*** Opening Data provided ***

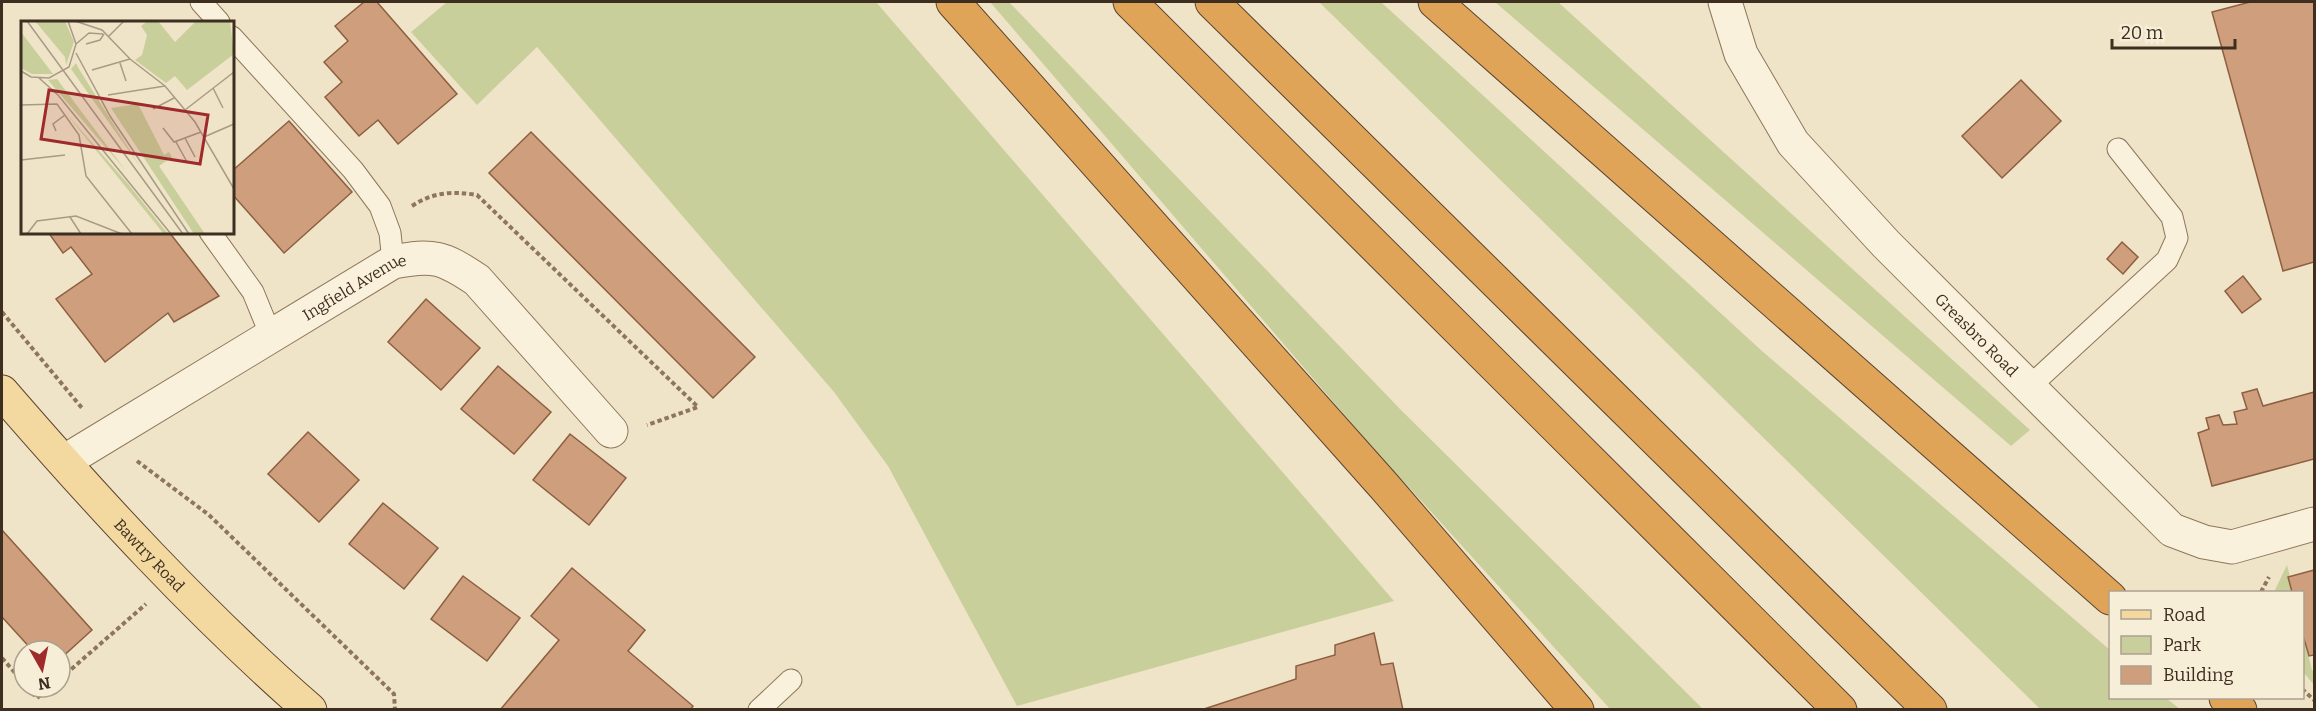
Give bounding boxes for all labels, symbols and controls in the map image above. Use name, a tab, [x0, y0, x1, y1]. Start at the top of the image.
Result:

*** Closing Data provided ***
*** Opening Data provided ***

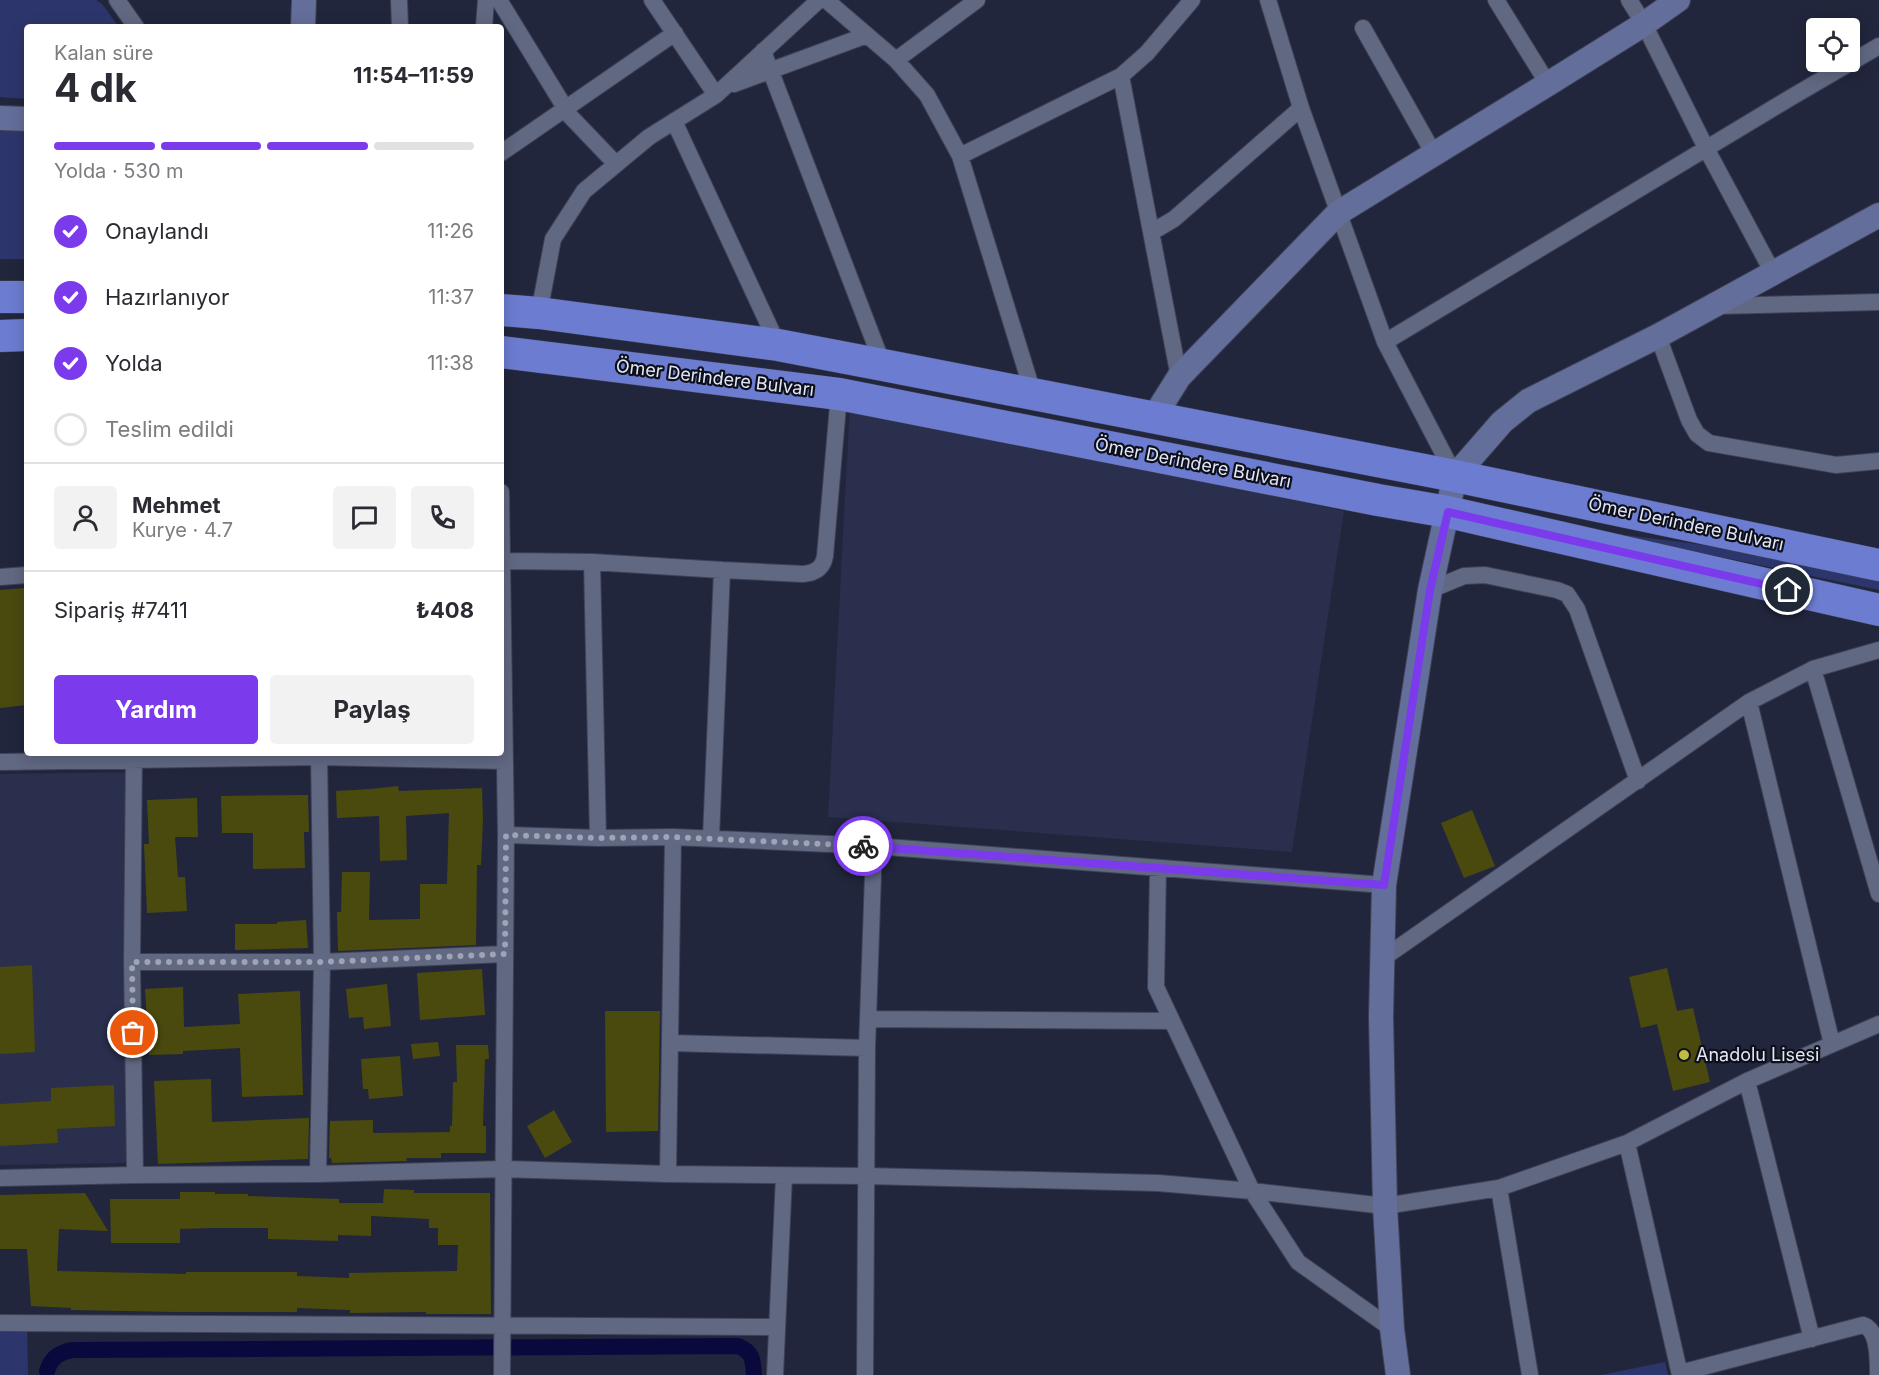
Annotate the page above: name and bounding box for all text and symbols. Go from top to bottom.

*** Closing Data provided ***

- What you should do
The answer must consist of each line from the entries that contains the string "above".

- Reply to the exercise
Give bounding boxes for all labels, symbols and controls in the map image above. Use name, a tab, [x0, y0, x1, y1]. Start at the top of the image.
Annotate the page above: name and bounding box for all text and symbols. Go from top to bottom.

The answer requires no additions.